10. The ideological pervasiveness of capitalism is so complete that a New York Times columnist can unreservedly claim that “Over the past generation, global capitalism has produced the greatest reduction in human poverty in history. Over the past 10 years, American capitalism has produced 20 million new jobs. The productive dynamism of capitalism is truly a wonder to behold.”

11. That the ever increasing role of private capital in various economies coincides with improvements across a range of social metrics is, to put it simply, not indicative of a causal relationship. The notion that Capitalism is the chief driver of the general increases in human well-being over the last 50 years – and measured on a global scale – is simply not empirically or theoretically borne out to any satisfactory or substantial degree.
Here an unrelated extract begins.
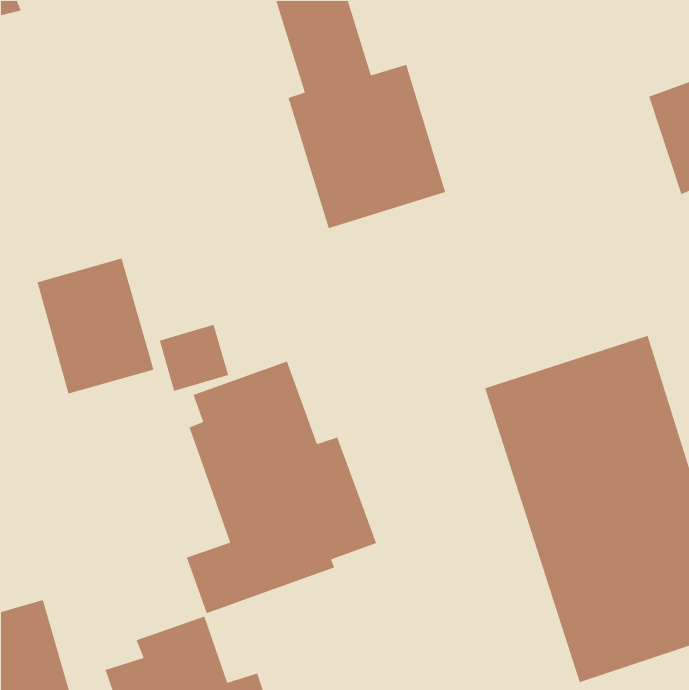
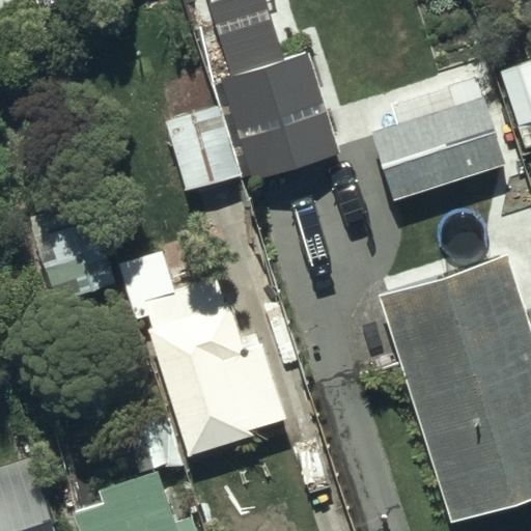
building: none -> [157,69,239,192]
building: none -> [368,81,500,201]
Thus to insist, without qualification, that it is, is simply to rehearse a myth (or ideology).

12. Could we even say that (big-C) Capitalism doesn’t exist? And not just as an ontological point about defining the referent of complex phenomena, or an issue of nominalism surrounding general concepts like “the average person.”

13. What should we call the prevailing economic systems, practices, credos, and philosophies of the last 40 years? The go-to shorthand is “neoliberalism,” but I prefer a much more unwieldy term: hyper-liquid financialized speculative global capitalism.
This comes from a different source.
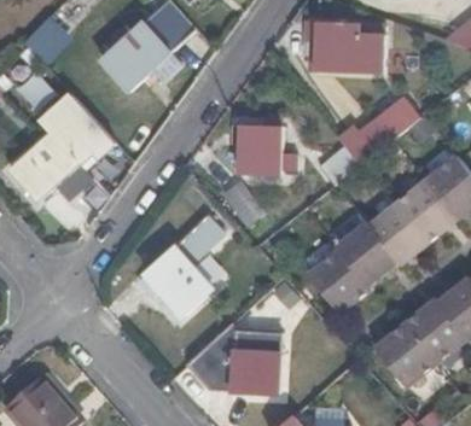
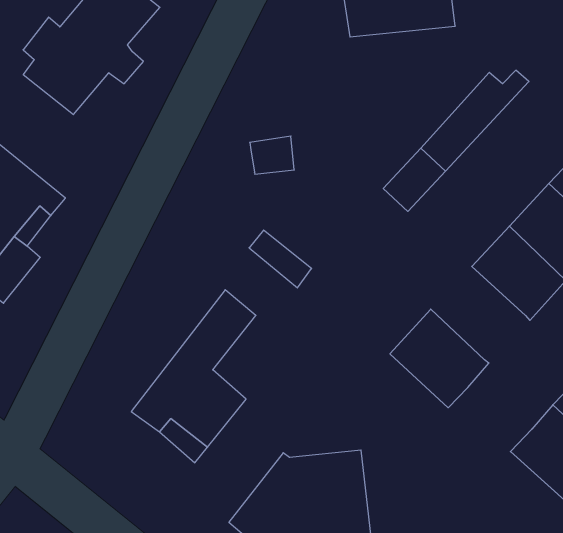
building: [237,126,278,174] -> none
building: [333,222,395,286] -> none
14. Certainly, the generation of wealth has something to do with the amelioration of people’s lives. But even this is a sticking point. That Capitalism-as-ideology (e.g. maximum deregulation, the mythical free-market, taxes are inherently evil, shareholders are sacrosanct) has played a major role in generating new wealth is not at all clear.

15. There is a real possibility that “growth” under “neoliberal” capitalism is an epiphenomenon of the real major kind of capitalist activity: wealth redistribution.

16. The point here is that not all wealth is created equal (even though modern commodified economic systems try to make it seem like it is). Some wealth creation is tied to new and better labour conditions, some to technological innovations and scientific breakthroughs, some to increased capacities of material production, some to more efficient resource use, and so on with a list of things that we might hold to be genuinely productive.

17. A lot of wealth creation, on the other hand, is tied to increasingly Byzantine financial systems, whose chief output is ever more esoteric “financial products” and knowledge economies. Much of this economic activity is merely illusory – lots of people are certainly very active, and many new infrastructures and systems are devised to manage the activity – but very little productive wealth is being generated, but rather redistributed to those owning most of the capital, and the middle men and managers who facilitate this redistribution comprise a vast financial sector of very busy looking and smart sounding people who get relatively rich (and thus appear economically productive) from being allowed a small cut of the total amount of wealth being moved around.

18. I think a fair analogy here would be to mercantilism. Not that modern capitalism is fundamentally neo-mercantilist, but that the mercantile system was certainly responsible for all kinds of economic activity, but the underlying motivation was a fallacy. It was not the bullion that created wealth, it was all the subsidiary activity that went to increasing one’s reserves of precious metals.

19. On the other hand, as Adam Smith observed, mercantilism could be understood as form of rent-seeking. Contemporarily, this rentier capitalism is another form of epiphenomenal wealth creation. Rentierism is mildly productive, enlisting various productive industries like construction or computers, but the real wealth is generated simply by owning ever more expansive kinds of capital and exploiting labourers to use it, thus capturing their productive work.

20. The unwieldy set of different kinds of wealth creation has allegedly been produced by the implementation of a simple set of economic principles, which can be summed up with perhaps the most consecrated tenet (or symbol) of this myth: the “free market.” The zealous pursuit of the free market is guided by a central commandment: deregulation, which amounts to a fundamentalist rejection of any type of legislation, structure, or system, even hypothetically, that would hinder the unbridled pursuit of capital accumulation by the world’s most wealthy people. According to dogma, deregulation is the source of all the increased prosperity that humans have enjoyed over the last three and a half decades.

21. The empirical and theoretical work establishing this causal relationship is non-existent. First, recalcitrant and confounding evidence is ample. Most the economic growth of the 20th century, including periods where growth was greater than in the past 35 years, happened under conditions that were significantly more regulated than now.

22. Deregulation is so overgeneralised as to be almost conceptually useless. Artificial price ceilings and Pigouvian taxes (and taxation in general) are fundamentally different kinds of things.